Primeira reunião vota regras internas e lista de 35 requerimentos, incluindo nomes da Previdência de diferentes governos
A Comissão Parlamentar Mista de Inquérito (CPMI) do INSS realiza nesta terça-feira (26/8), às 9h, sua primeira reunião de trabalho, após a instalação em 20 de agosto. O encontro marca o início efetivo das votações e servirá para definir as regras de funcionamento do colegiado, além de apreciar os primeiros requerimentos de convocação.
Segundo o presidente da comissão, senador Carlos Viana (Podemos-MG), as sessões ocorrerão às segundas e quintas-feiras, em dias sem deliberação no plenário do Congresso, para evitar manobras de obstrução.
O relator, deputado Alfredo Gaspar (União Brasil-AL), afirmou que a CPMI “seguirá o caminho do dinheiro” e que as investigações podem levar a penas superiores a 30 anos para envolvidos em fraudes.
Primeiras convocações
Estão na pauta cerca de 35 requerimentos, incluindo pedidos de convocação de ex-ministros, ex-presidentes do INSS, além de representantes da CGU, da PF e da DPU. Entre os nomes listados estão Carlos Lupi, ex-ministro da Previdência, e ex-presidentes do instituto de diferentes gestões, de Lula a Jair Bolsonaro.
Contexto político
A eleição da cúpula da CPMI representou uma derrota para o governo. A base esperava eleger Omar Aziz (MDB-AM) como presidente e Ricardo Ayres (Republicanos-TO) como relator, mas a oposição conseguiu reverter o cenário e garantiu a presidência para Viana e a relatoria para Gaspar.

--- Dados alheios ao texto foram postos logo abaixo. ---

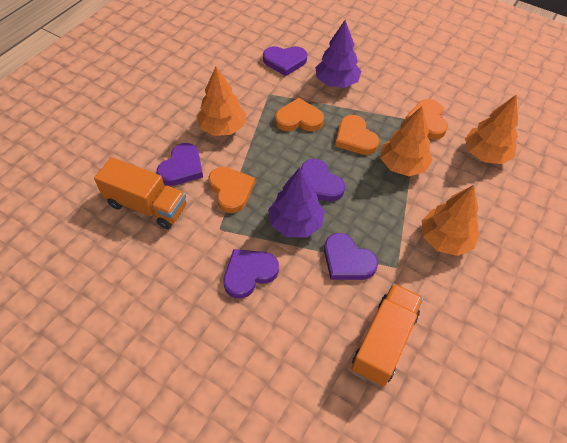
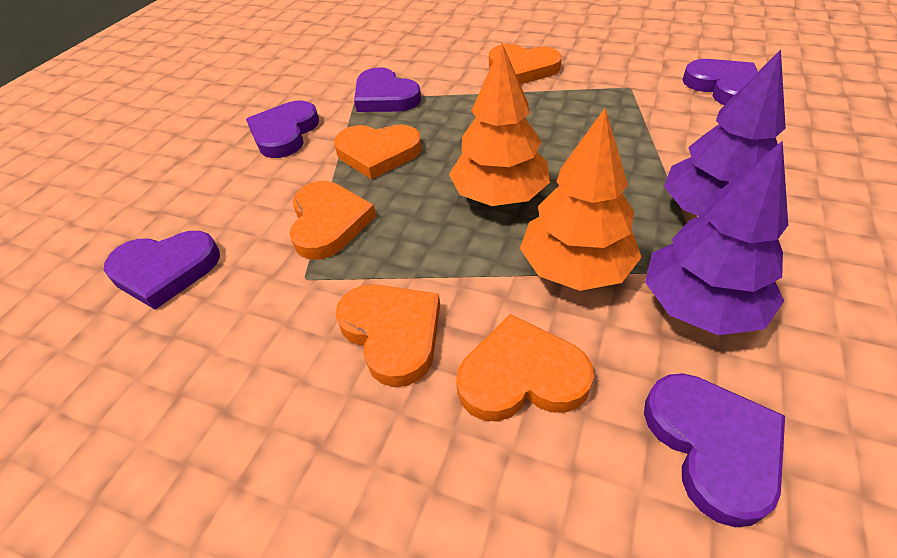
orange heart: [208,167,255,213] [275,98,324,131] [335,115,379,155] [405,99,448,139] = 4 -> [290,181,376,260] [334,124,422,180] [335,284,440,387] [456,314,594,422] [489,44,562,85] = 5
orange tree: [197,67,246,136] [380,106,433,176] [422,185,479,256] [465,94,518,164] = 4 -> [449,43,550,206] [520,108,642,291] = 2
orange truck: [94,157,186,229] [351,283,423,387] = 2 -> none = 0

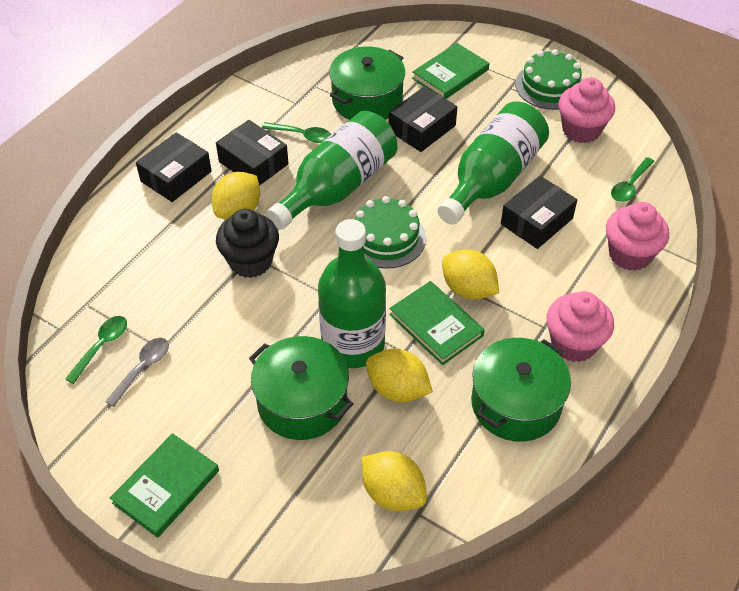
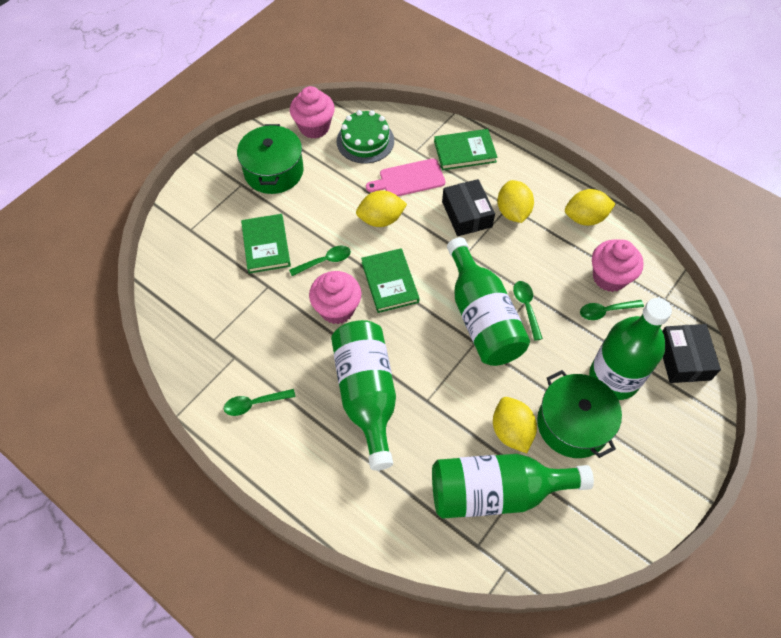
black box: [136,132,212,202] [216,120,289,186] [389,86,457,152] [501,176,577,249] = 4 -> [442,179,495,236] [662,324,721,383] = 2
black cupcake: [216,209,279,278] = 1 -> none = 0
green bottle: [266,111,397,230] [318,219,386,368] [438,101,549,225] = 3 -> [331,320,396,470] [432,454,594,519] [447,237,530,366] [589,298,672,400] = 4
green cake: [355,196,426,269] [515,49,582,110] = 2 -> [337,110,394,163] = 1
green pot: [249,336,353,440] [329,46,405,120] [471,338,571,442] = 3 -> [237,124,304,194] [537,370,622,458] = 2
green spoon: [65,316,127,384] [262,122,331,143] [611,157,655,202] = 3 -> [224,389,295,416] [289,246,351,276] [513,281,543,341] [580,300,644,320] = 4
grey spoon: [105,338,169,407] = 1 -> none = 0
pink cutting board: none = 0 -> [366,158,445,196] = 1

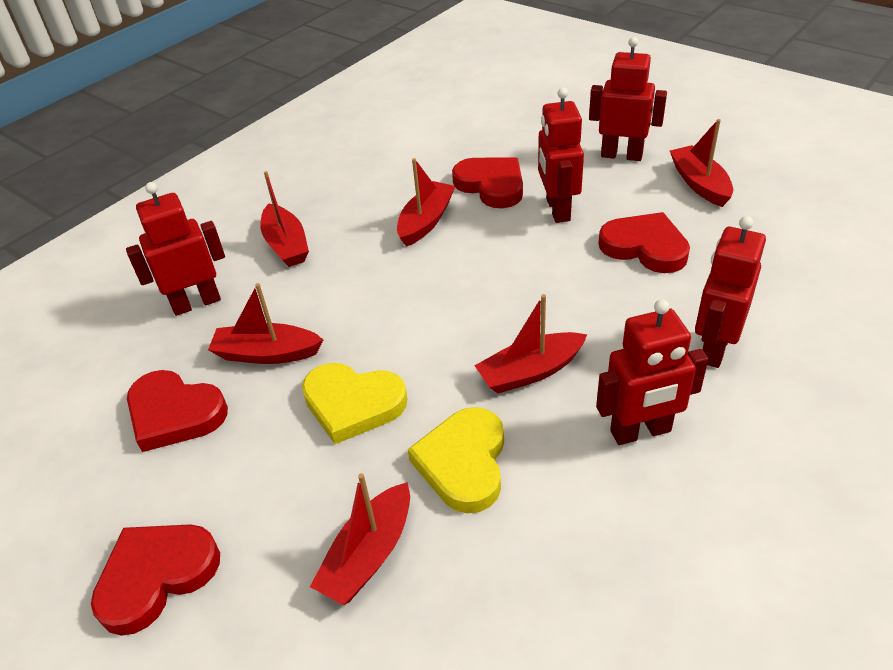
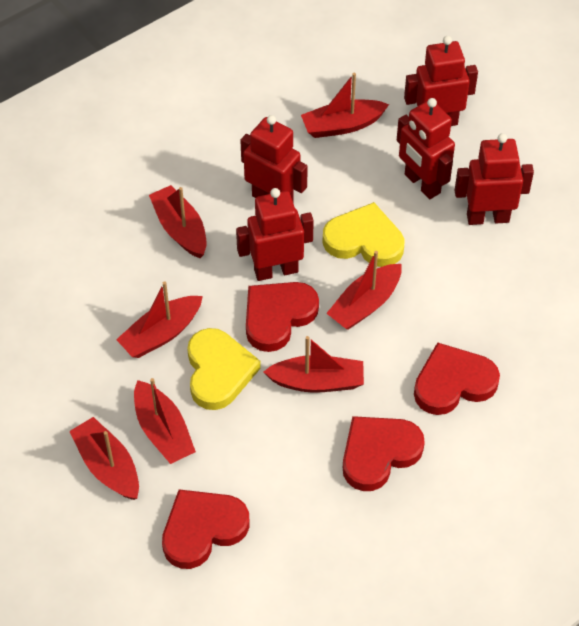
red boat: [208,283,323,364] [260,171,309,267] [310,473,410,605] [397,158,455,247] [474,294,587,393] [670,119,733,207] = 6 -> [69,417,139,500] [116,281,203,358] [134,378,196,464] [149,185,206,258] [263,336,364,393] [301,73,389,138] [326,251,402,330] = 7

Após o revés, líderes governistas admitiram falha na articulação. Randolfe Rodrigues (PT-AP), líder do governo no Congresso, assumiu a responsabilidade, enquanto ministros como Gleisi Hoffmann, Rui Costa e Wolney Queiroz se reuniram para redesenhar a estratégia do Planalto diante das investigações.
Escândalo do INSS
O caso teve origem em uma série de reportagens publicadas pelo Metrópoles a partir de dezembro de 2023, que revelaram irregularidades em descontos indevidos de aposentados. A apuração mostrou que entidades arrecadaram R$ 2 bilhões em um ano com mensalidades fraudulentas, levando a inquéritos da Polícia Federal e da CGU.
As denúncias resultaram na Operação Sem Desconto, deflagrada em abril de 2024, que culminou na demissão do então presidente do INSS e do ministro da Previdência, Carlos Lupi.